Deslocando a atenção rapidamente entre pessoas, atividades e brinquedos

¤Jogar jogos em que está olhando para alguém ou ouvindo  alguém que faz parte do jogo

¤Reduzir ou eliminar as distrações concorrentes (ou seja, desligar a televisão, remover os brinquedos que não estão sendo usados ​​no jogo, reduzir o número de pessoas no quarto)

¨Prestar atenção quando mudar rotinas

¤Fornecendo informações sobre quando vai mudar rotinas incluindo programações visuais, músicas de transição

¤Fazendo terminações claras para um jogo ou atividade e, em seguida, um início claro para a próxima atividade (por exemplo, dizendo “Acabou ______, Tempo para ______” com cada atividade tem um nome que é sempre o mesmo)
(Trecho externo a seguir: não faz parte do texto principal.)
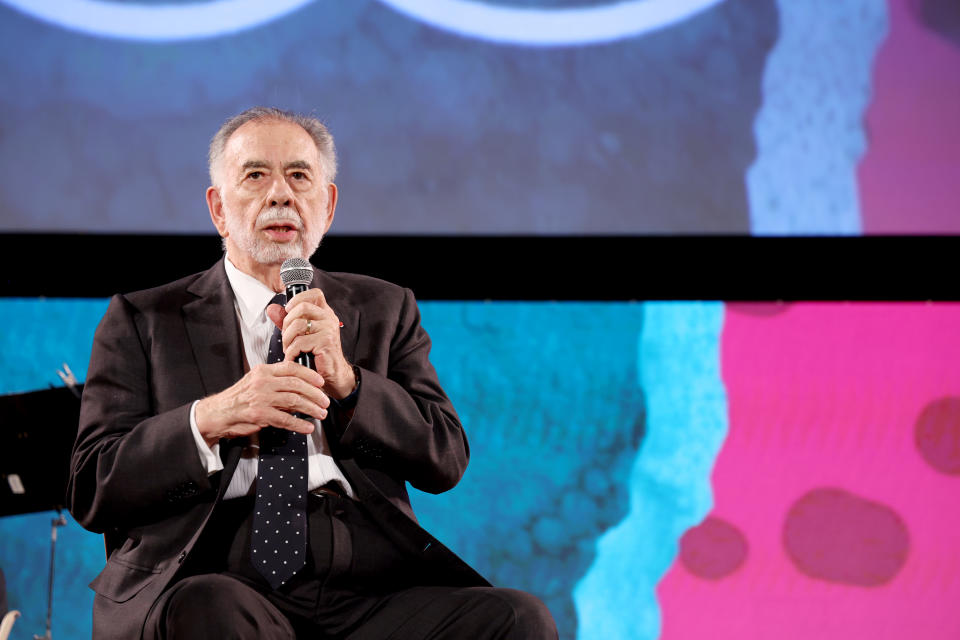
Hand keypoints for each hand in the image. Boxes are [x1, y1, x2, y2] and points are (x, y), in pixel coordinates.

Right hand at [195, 362, 328, 446]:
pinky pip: (285, 419)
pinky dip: (299, 424)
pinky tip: (307, 428)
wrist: (217, 413)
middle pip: (297, 385)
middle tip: (325, 401)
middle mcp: (263, 382)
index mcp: (264, 371)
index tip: (321, 382)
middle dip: (315, 394)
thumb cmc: (238, 398)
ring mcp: (261, 398)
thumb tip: (299, 384)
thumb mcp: (255, 381)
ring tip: (321, 414)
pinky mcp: (260, 415)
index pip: (292, 368)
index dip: (309, 375)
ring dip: (311, 409)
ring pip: (294, 401)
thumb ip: (274, 380)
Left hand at [266, 288, 355, 399]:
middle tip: (286, 337)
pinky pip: (300, 342)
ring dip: (287, 339)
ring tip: (289, 349)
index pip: (315, 294)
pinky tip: (293, 357)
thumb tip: (272, 309)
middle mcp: (329, 319)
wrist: (332, 375)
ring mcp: (329, 329)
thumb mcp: (300, 334)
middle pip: (302, 307)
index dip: (298, 298)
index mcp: (324, 314)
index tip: (288, 309)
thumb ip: (286, 321)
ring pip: (298, 324)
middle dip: (287, 323)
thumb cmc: (317, 354)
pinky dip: (292, 352)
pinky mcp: (326, 342)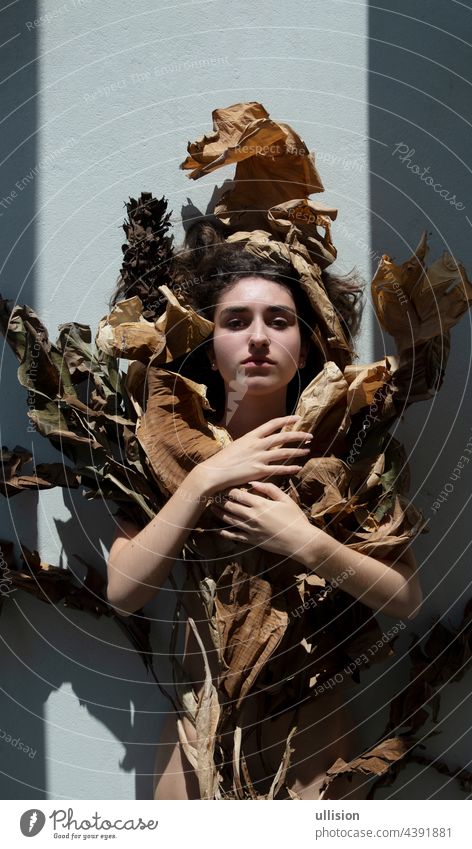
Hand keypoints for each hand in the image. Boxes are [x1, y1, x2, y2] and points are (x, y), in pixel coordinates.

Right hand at [195, 415, 312, 495]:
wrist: (214, 472)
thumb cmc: (223, 459)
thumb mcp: (237, 445)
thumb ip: (250, 443)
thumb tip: (257, 441)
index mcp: (251, 436)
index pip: (272, 424)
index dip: (286, 420)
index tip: (298, 419)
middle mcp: (257, 445)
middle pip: (282, 437)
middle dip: (298, 435)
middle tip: (310, 435)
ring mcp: (259, 458)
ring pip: (284, 453)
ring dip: (297, 451)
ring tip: (308, 450)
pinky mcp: (259, 472)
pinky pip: (278, 469)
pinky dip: (290, 468)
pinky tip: (298, 467)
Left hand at [209, 480, 315, 559]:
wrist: (300, 541)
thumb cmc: (295, 518)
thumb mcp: (285, 499)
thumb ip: (269, 489)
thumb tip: (253, 483)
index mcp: (260, 504)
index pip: (238, 494)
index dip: (228, 490)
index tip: (222, 487)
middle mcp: (252, 516)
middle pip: (230, 506)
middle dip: (220, 501)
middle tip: (212, 496)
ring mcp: (251, 529)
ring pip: (230, 520)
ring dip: (219, 514)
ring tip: (212, 509)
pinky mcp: (252, 540)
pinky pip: (235, 536)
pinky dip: (225, 533)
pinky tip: (219, 530)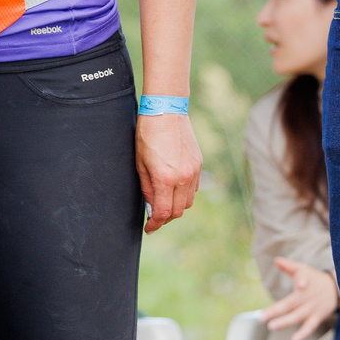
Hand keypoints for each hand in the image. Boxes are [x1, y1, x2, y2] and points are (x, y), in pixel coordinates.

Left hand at [135, 112, 200, 232]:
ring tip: (163, 202)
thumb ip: (147, 188)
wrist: (166, 111)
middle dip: (165, 218)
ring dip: (176, 207)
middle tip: (154, 217)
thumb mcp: (140, 164)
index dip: (155, 224)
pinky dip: (184, 194)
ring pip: (187, 202)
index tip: (149, 228)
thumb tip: (152, 207)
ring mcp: (194, 171)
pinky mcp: (199, 164)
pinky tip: (173, 188)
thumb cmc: (148, 135)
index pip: (163, 212)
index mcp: (165, 178)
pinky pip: (193, 188)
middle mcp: (183, 177)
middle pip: (178, 211)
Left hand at [260, 257, 339, 339]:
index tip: (300, 283)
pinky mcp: (317, 317)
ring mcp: (312, 308)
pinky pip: (310, 326)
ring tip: (272, 326)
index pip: (302, 278)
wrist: (335, 289)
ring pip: (297, 316)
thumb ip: (289, 266)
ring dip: (284, 322)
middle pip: (290, 303)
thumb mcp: (302, 269)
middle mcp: (307, 296)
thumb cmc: (313, 278)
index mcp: (303, 281)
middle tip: (261, 317)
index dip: (301, 279)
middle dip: (276, 311)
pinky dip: (303, 334)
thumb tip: (276, 260)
Prestar atenção quando o tema não é um tema preferido ou o jogo não é um jogo preferido

¤Comece a ensinar a criança a prestar atenção ao interagir usando temas preferenciais ou jogar um jogo preferido

¤Integrar novos tópicos ou jogos gradualmente, mas manter alguns aspectos ou elementos do tema ou jogo preferido (por exemplo, deixe a criança saber quanto tempo você vai falar sobre um tópico não preferencial ou jogar um jogo não preferencial)

Percebendo que um parceiro de jogo está olhando, fazendo, sentindo e tentando realizar

¤Jogar jogos onde percebendo é parte do jogo são necessários para cumprir as metas do jogo

¤Habilidades de linguagem pré-ensinamentos necessários para compreender o que os outros estão fazendo, sentindo, ou tentando realizar

Abordagens como DIR/Floortime, são ótimos exemplos e escolhas para ajudar seu filho no desenvolvimento de suas capacidades. E claro, puxando sardinha pro meu lado, a música também está englobada neste pacote.

 

Espero que tenham ajudado. até o próximo post.

Abraços,

Michele Senra

Ideias de estimulação sensorial aliado à música para trabalhar com crianças com autismo

Por Michele Senra

Estou sempre em busca de melhorar minhas habilidades como professora de musicalização. Descobrir ideias eficazes para envolver crianças autistas através da música é sempre divertido e motivador.

As crianças que trabalho no CORA e aula particular, são em sua maioria autistas e aspergers. À começar pelo meu filho que tem autismo leve, que sempre me serviu como parâmetro sobre a síndrome. Nessa minha caminhada como mãe e no meu trabalho com o CORA, percebi e aprendi sobre as necessidades sensoriais que nossas crianças apresentam. Então, conversando com minha amiga Adriana Fernandes, Fonoaudióloga e especialista DIR/Floortime, pude perceber como essa abordagem pode ser uma forte aliada ao trabalho com música. E desde então tenho me aprofundado no assunto para melhor atender às necessidades dos meus alunos.

3-25

Tenho alguns alunos que ficam pulando e batendo em coisas, em busca de estímulos sensoriais. Procuro neste caso, proporcionar uma experiência sensorial oferecendo a esse aluno saltar no trampolim, ou saltar na bola suíça, eles adoram. Assim fica mais fácil o engajamento nas atividades musicais.

A criança recebe um input proprioceptivo e vestibular saltando na bola. Com a música que canto enquanto ela pula, no ritmo da música, consigo um bom contado ocular e às vezes consigo que ela cante comigo alguns trechos. Por incrível que pareça uma atividade onde a criança está em movimento, pode proporcionar uma interação muito produtiva e benéfica para as crianças. Com a bola podemos fazer outras atividades relaxantes como deitar sobre ela, rola para cima e para baixo, e etc.

Uma das premissas do Floortime é a motivação. A criança motivada consegue interagir com pais e terapeutas. Segundo Greespan: “Nós realmente precisamos mudar essa dicotomia histórica da cognição por um lado, as emoções, por outro lado, e perceber que nossas emoções são o combustível que dão origem ao comportamento social, mas também a diferentes níveis de inteligência”

É por isso que amo música, porque ela por si só já um agente motivador, e desenvolve diversas habilidades e estimula a criatividade.